In this regard, he insisted that the Regional Parliament of Catalonia has tried to wipe out the rules that govern our co-existence, based on an alternative legality in just five hours without the legitimacy to do so, robbing the people of Spain of their sovereignty and sidestepping all the democratic channels". It also ignored the legal opinions issued by the Catalan institutions, the legal counsel of the Regional Parliament of Catalonia and the Council for Statutory Guarantees.

"We cannot, under any circumstances, accept, in a nation that is a well-established democracy, one of the most important in the world and clearly one of the most important in Europe, these totalitarian, anti-democratic approaches that seek to run roughshod over the rights of all our citizens", concluded the President of the Government.

Defence of judicial guarantees

Pool Moncloa / J.M. CuadradoThe President of the Government also responded to the question asked by the Member of the Upper House, Jokin Bildarratz, from the Basque Nationalist Party (Spanish acronym: PNV), on the reasons why the government appealed against Law 12/2016, of 28 July, on the recognition of and redress for the victims of human rights violations in the context of politically-motivated violence in the Autonomous Region of the Basque Country between 1978 and 1999.

Mariano Rajoy highlighted that, before lodging this appeal on the unconstitutional nature of this law, it was subject to negotiations at the Bilateral Committee on Cooperation between the State and the Autonomous Region of the Basque Country. The government also based its decision on the opinions in favour of this appeal from the Council of State and the Ministries of Home Affairs, of Justice and of Health.

The President of the Government specified that this appeal does not affect the law as a whole approved by the Autonomous Region of the Basque Country, but rather a few of its articles. The main reason, he explained, is that the law sets up an assessment committee as the collegiate administrative body, the main function of which is to handle the procedures to recognise the status of a victim of a human rights violation. "We are challenging the creation of this committee because it is allocated functions to investigate events that constitute criminal offences as contained in the Criminal Code, and that is a jurisdictional function, here and anywhere else in the world", he argued.

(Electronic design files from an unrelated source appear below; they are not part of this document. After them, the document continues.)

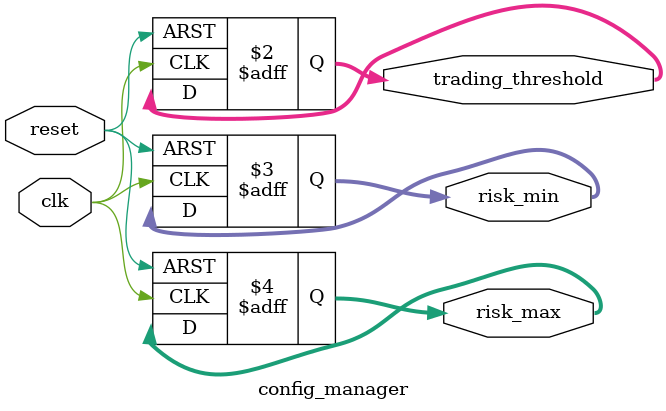
<source format=v>
`timescale 1ns / 1ps

module config_manager(
    input wire clk, 
    input wire reset, 
    output reg [31:0] trading_threshold, 
    output reg [31:0] risk_min, 
    output reg [31:0] risk_max
    );
    
    always @(posedge clk or posedge reset) begin 
        if (reset) begin 
            trading_threshold <= 32'd1000; // Default Trading Threshold 
            risk_min <= 32'd1000; // Minimum risk limit 
            risk_max <= 32'd5000; // Maximum risk limit 
        end else begin 
            trading_threshold <= trading_threshold; 
            risk_min <= risk_min; 
            risk_max <= risk_max;
        end 
    end 
endmodule

</source>
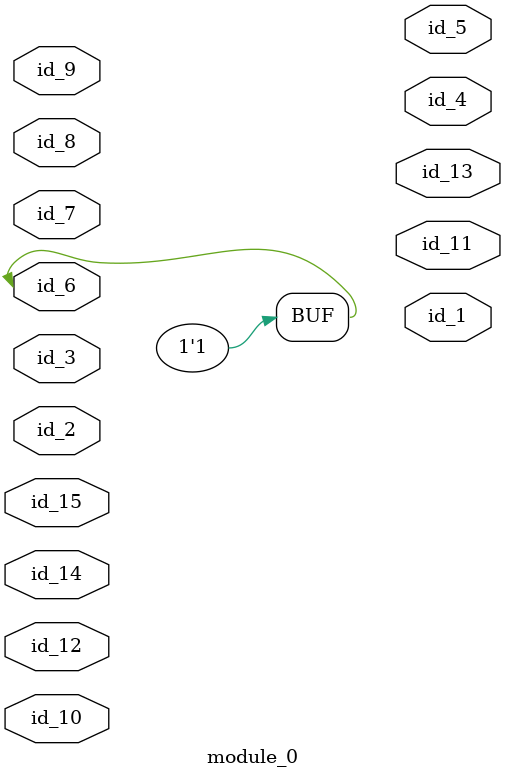
<source format=v>
module module_0 (
    id_1,
    id_2,
    id_3,
    id_4,
    id_5,
    id_6,
    id_7,
    id_8,
    id_9,
    id_10,
    id_11,
    id_12,
    id_13,
    id_14,
    id_15
);
  input id_15;
  inout id_14;
  output id_13;
  inout id_12;
  output id_11;
  inout id_10;
  input id_9;
  input id_8;
  input id_7;
  inout id_6;
  output id_5;
  output id_4;
  inout id_3;
  inout id_2;
  output id_1;
  assign id_6 = 1;
endmodule

</source>
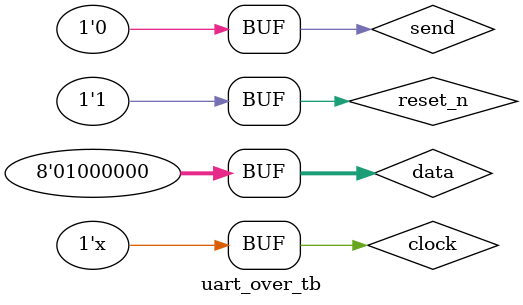
<source format=v>
`timescale 1ns/1ps

module uart_over_tb();

reg clock;
reg reset_n;

reg send;
wire done;

reg [7:0] data;
wire tx;



uart u1
(
	.clock(clock),
	.reset_n(reset_n),
	.send(send),
	.done(done),
	.data(data),
	.tx(tx)
);


initial
begin
	clock=0;
	reset_n=0;
	send=0;
	data = 8'd01000000;

#50;
reset_n=1;
#54;
send=1;
#5;
send=0;

#250;
send=1;
#50;
send=0;

end

always
begin
	clock = ~clock;
#10;

end




endmodule


</source>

Mariano Rajoy added that the procedure provided for in the law may affect the essential content of fundamental rights. "Whenever someone says that a victim exists, there is also a culprit, and that culprit cannot be declared to be guilty by an administrative committee because this prejudices the effective legal protection as assigned under Article 24 of the Constitution, the presumption of innocence, the judge pre-determined by the law, the adversarial process with all due guarantees and the right to honour, privacy and one's own image", he argued.